Both tadalafil doses significantly improved IIEF-EF scores compared to placebo. Only patients in the tadalafil 5 mg group showed significantly greater improvements in IPSS (including voiding and storage subscores), BII scores and Sexual Encounter Profile (SEP) question 3 scores compared to placebo. The adverse effect profile was very similar to that of the study by Porst and colleagues: predominantly headaches and back pain, with only a very low occurrence of serious adverse events.
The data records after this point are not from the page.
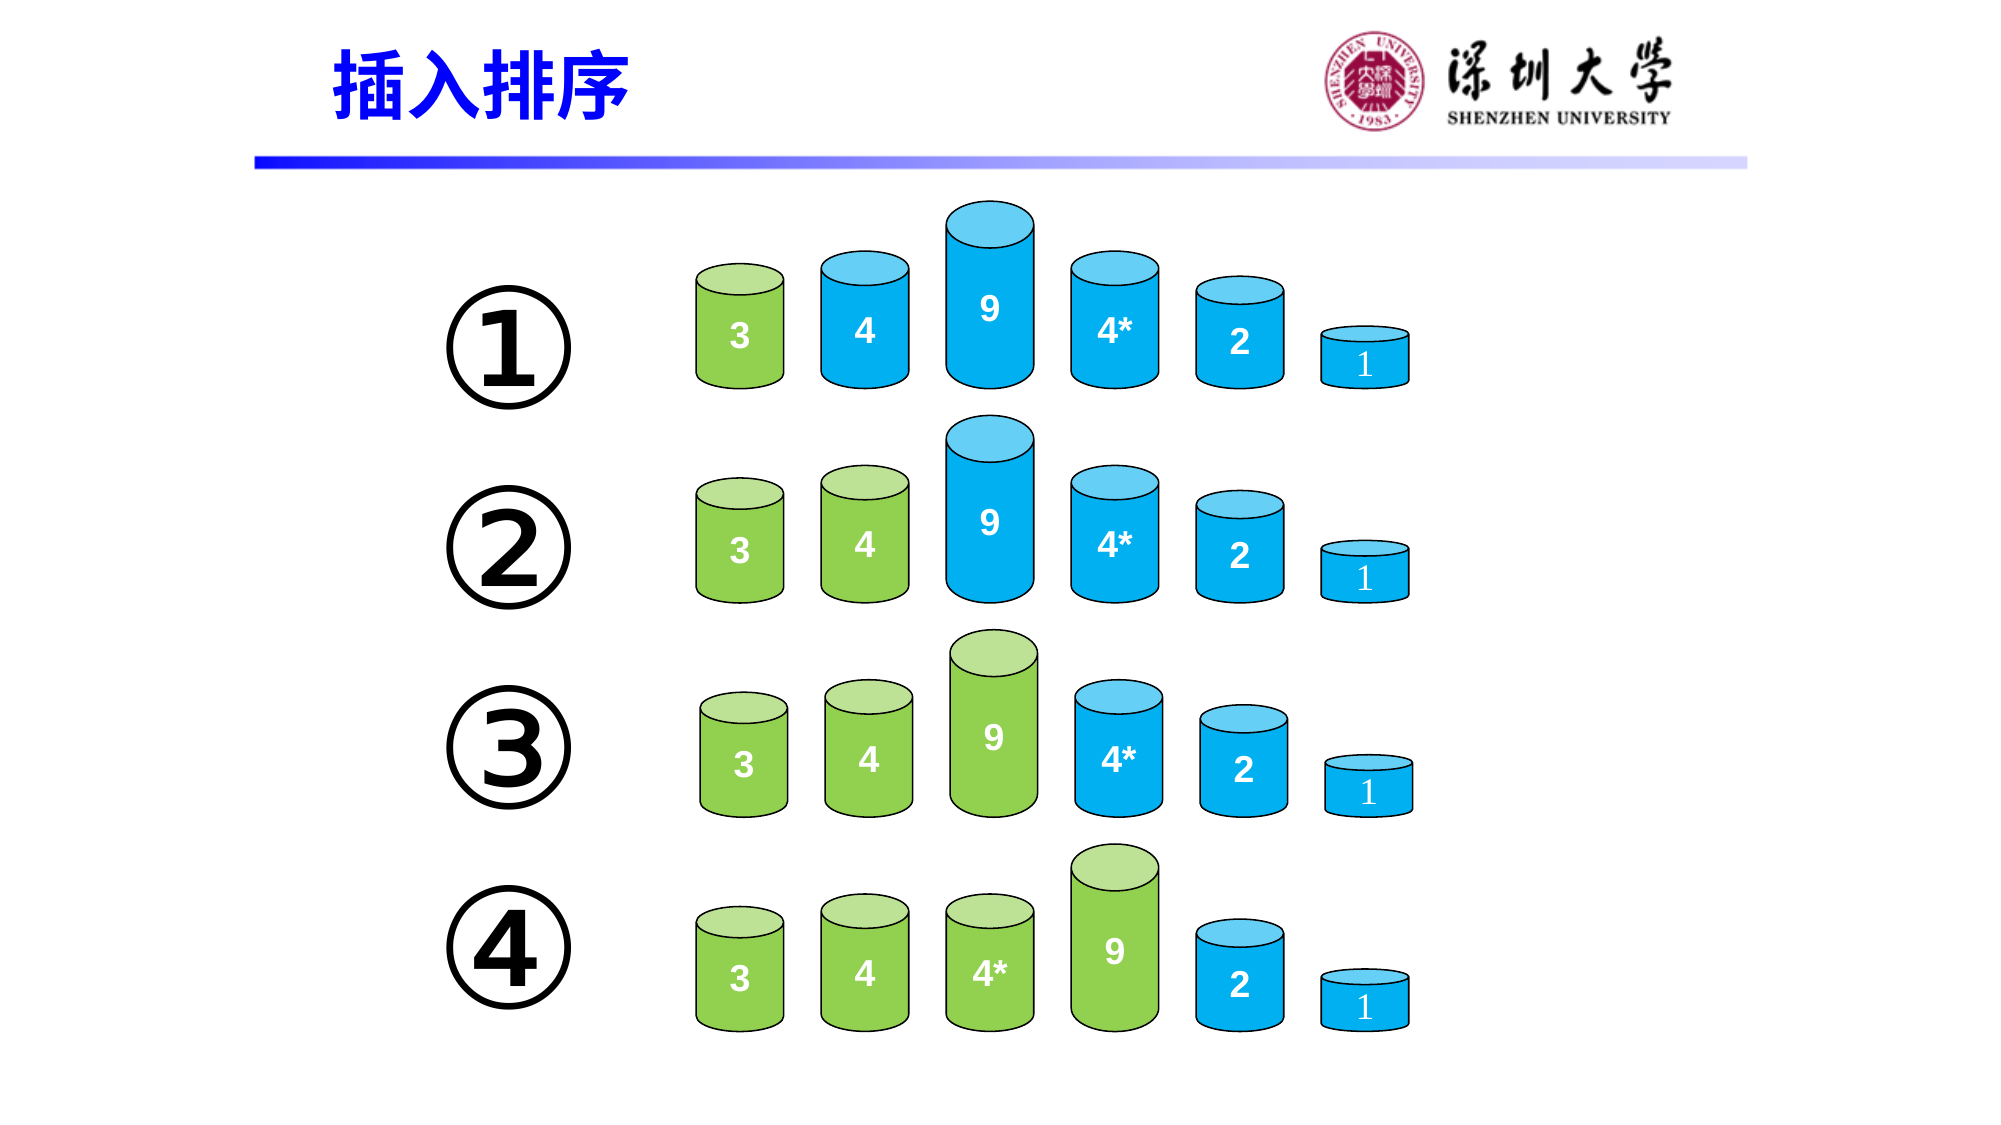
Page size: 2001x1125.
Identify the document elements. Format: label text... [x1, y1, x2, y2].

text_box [700, 629, 1413, 818]
text_box 插入排序 [316, 30, 647, 136]
text_box ① ② ③ ④ [419, 234, 495, 1049]
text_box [696, 844, 1409, 1032]
picture [249, 14, 1750, 178]
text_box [696, 415, 1409, 603]
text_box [696, 201, 1409, 389]
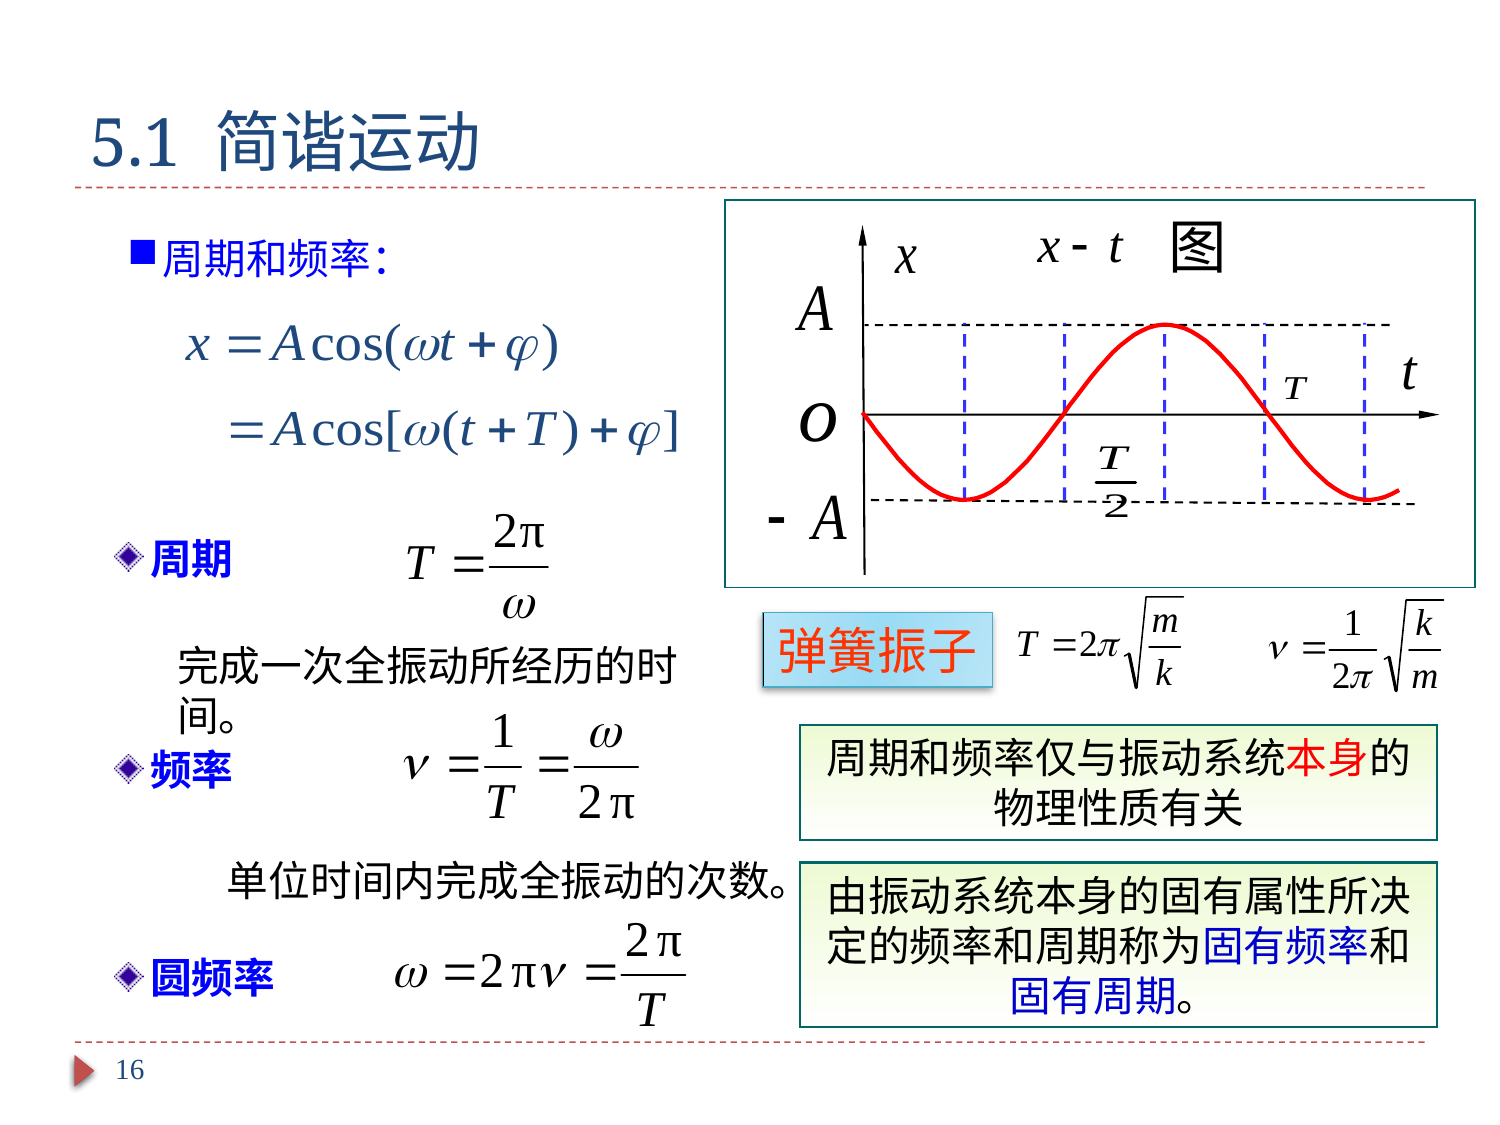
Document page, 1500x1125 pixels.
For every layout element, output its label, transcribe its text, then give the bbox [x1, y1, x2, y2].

text_box 完成一次全振动所经历的时间。 [162, 632, 756, 699]
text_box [387, 926, 696, 1038]
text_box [724, 199, 1476, 588]
text_box 周期 [99, 525, 393, 590]
slide_number 16 [100, 1042, 426, 1103]
title 5.1 简谐运动 [75, 37, 1425, 188]
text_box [112, 224, 688, 467]
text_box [762, 587, 1451, 701]
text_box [399, 499, 559, 630]
text_box 周期和频率仅与振动系统本身的物理性质有关 [833, 724, 1438, 840]
text_box 圆频率 [99, 944, 381, 1010]
text_box 由振动系统本身的固有属性所决定的频率和周期称为固有频率和固有周期。 [800, 862, 1438, 1028]
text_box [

Both studies showed significant improvements in BPH-LUTS and ED in patients treated with once-daily oral tadalafil 5 mg. But by what mechanism does tadalafil lead to improvements in BPH-LUTS? Morelli et al. examined the effects of tadalafil on human lower urinary tract tissues and in spontaneously hypertensive rats. They found that PDE5 was highly expressed—at levels comparable to the corpora cavernosa—in human vesicular-deferential-artery tissue, particularly in the smooth muscle bundles and endothelial cells, and that it could be successfully inhibited by tadalafil in vitro. Tadalafil treatment in hypertensive rats caused significant increases in prostate tissue oxygenation, implicating this as a possible mechanism by which PDE5 inhibition leads to improved BPH-LUTS.